PAGE TEXT:
>>>

Understanding Cloud Architect Technology Solutions

Design and Connectivity Patterns

https://docs.microsoft.com/Azure/architecture/patterns/
Partitioning workloads
- Modularize application to functional units.
  - Each module
    - Handles portion of application's overall functionality
    - Represents set of related concerns.
  - Why?
    - Easier to design both current & future iterations of your application.
    - Modules can also be tested & distributed and otherwise verified in isolation.
Load balancing
- Application traffic or load is distributed among various endpoints by using algorithms.
- Allows
  - Multiple instances of the website can be created
  - They can behave in a predictable manner
  - Flexibility to grow or shrink the number of instances in application without changing the expected behaviour
- Load balancing strategy considerations
  - Physical vs Virtual Load balancers
    - Use Virtual Load Balancers (hosted in VM's) if company requires a very specific configuration.
  - Load balancing algorithm
    - round robin => Selects next instance for each request based on a predetermined order that includes all of the instances.
    - random choice
  - Configurations
    - Affinity/stickiness: If subsequent requests from the same client machine should be routed to the same service instance.
    - Required when application has state.

<<<

INFORMATION SHOWN:
>>>

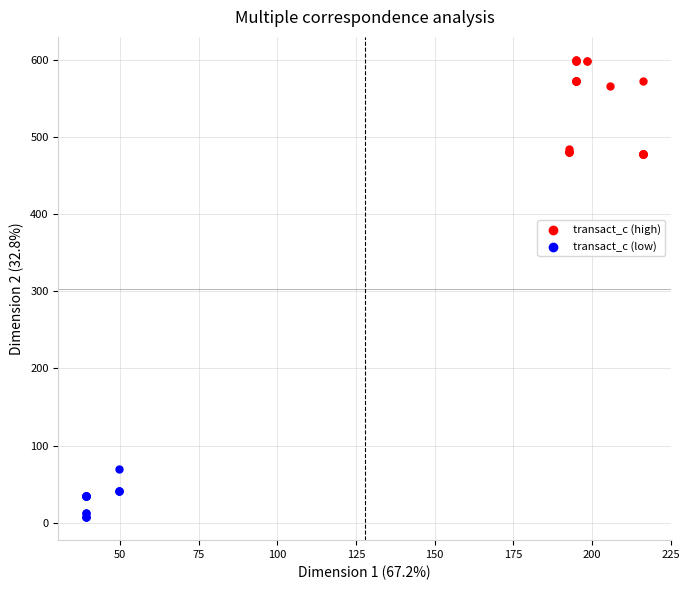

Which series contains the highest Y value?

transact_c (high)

<<<
>>>

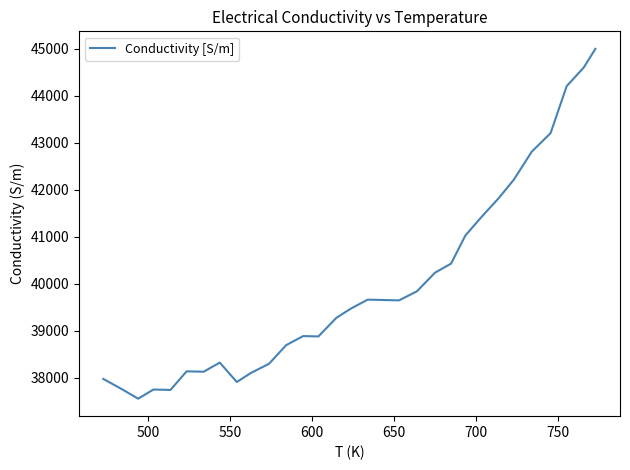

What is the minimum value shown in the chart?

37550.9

<<<

TASK SET:
- 1) Answer these from the cloud architecture notes:
(a) What does each module represent?
(b) When should virtual load balancers be used?
(c) When is affinity/stickiness required?
- 2) In the cloud architecture notes, take everything from "- Easier to" down to "by using algorithms." and write it out again, swapping "endpoints" for "servers".

EXERCISE ANSWERS:
- 1)
(a) A set of related concerns.
(b) When the company requires a very specific configuration.
(c) When the application has state.

- 2)
- Easier to design both current & future iterations of your application.
    - Modules can also be tested & distributed and otherwise verified in isolation.
Load balancing
- Application traffic or load is distributed among various servers by using algorithms.